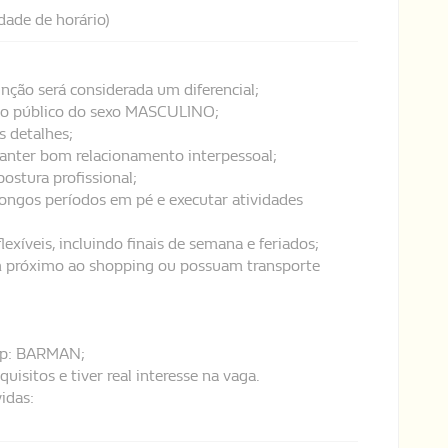
idade de horário)
unção será considerada um diferencial;
ao público do sexo MASCULINO;
s detalhes;
manter bom relacionamento interpessoal;
stura profissional;
longos períodos em pé e executar atividades
lexíveis, incluindo finais de semana e feriados;
am próximo ao shopping ou possuam transporte
pp: BARMAN;
isitos e tiver real interesse na vaga.
idas:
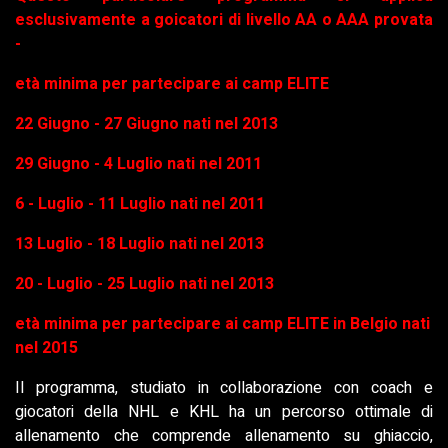
esclusivamente a goicatori di livello AA o AAA provata
-
età minima per partecipare ai camp ELITE
22 Giugno - 27 Giugno nati nel 2013
29
Giugno
- 4 Luglio nati nel 2011
6 - Luglio - 11 Luglio nati nel 2011
13 Luglio - 18 Luglio nati nel 2013
20 - Luglio - 25 Luglio nati nel 2013
età minima per partecipare ai camp ELITE in Belgio nati
nel 2015
Il programma, studiato in collaborazione con coach e
giocatori della NHL e KHL ha un percorso ottimale di
allenamento che comprende allenamento su ghiaccio,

+-------+

--- What needs to be done ---
Lay out every line of text read from the records as a Markdown table with the columns Row and Text, numbering the rows in order. Skip blank lines, and leave the pictures out.

--- Task answer ---
| Row | Text |
|---|---|
| 1 | idade de horário) |
| 2 | unção será considerada um diferencial; |
| 3 | ao público do sexo MASCULINO; |
| 4 | s detalhes; |
| 5 | manter bom relacionamento interpessoal; |
| 6 | stura profissional; |
| 7 | longos períodos em pé e executar atividades |
| 8 | lexíveis, incluindo finais de semana e feriados; |
| 9 | am próximo ao shopping ou possuam transporte |
| 10 | pp: BARMAN; |
| 11 | isitos e tiver real interesse na vaga. |
| 12 | idas: |
| 13 | esclusivamente a goicatori di livello AA o AAA provata |
| 14 | - |
| 15 | età minima per partecipare ai camp ELITE |
| 16 | 22 Giugno - 27 Giugno nati nel 2013 |
| 17 | 29 |
| 18 | Giugno |
| 19 | - 4 Luglio nati nel 2011 |
| 20 | 6 - Luglio - 11 Luglio nati nel 2011 |
| 21 | 13 Luglio - 18 Luglio nati nel 2013 |
| 22 | 20 - Luglio - 25 Luglio nati nel 2013 |
| 23 | età minima per partecipare ai camp ELITE in Belgio nati |
| 24 | nel 2015 |
| 25 | Il programma, studiato in collaborazione con coach e |
| 26 | giocatori della NHL e KHL ha un percorso ottimale di |
| 27 | allenamento che comprende allenamento su ghiaccio, |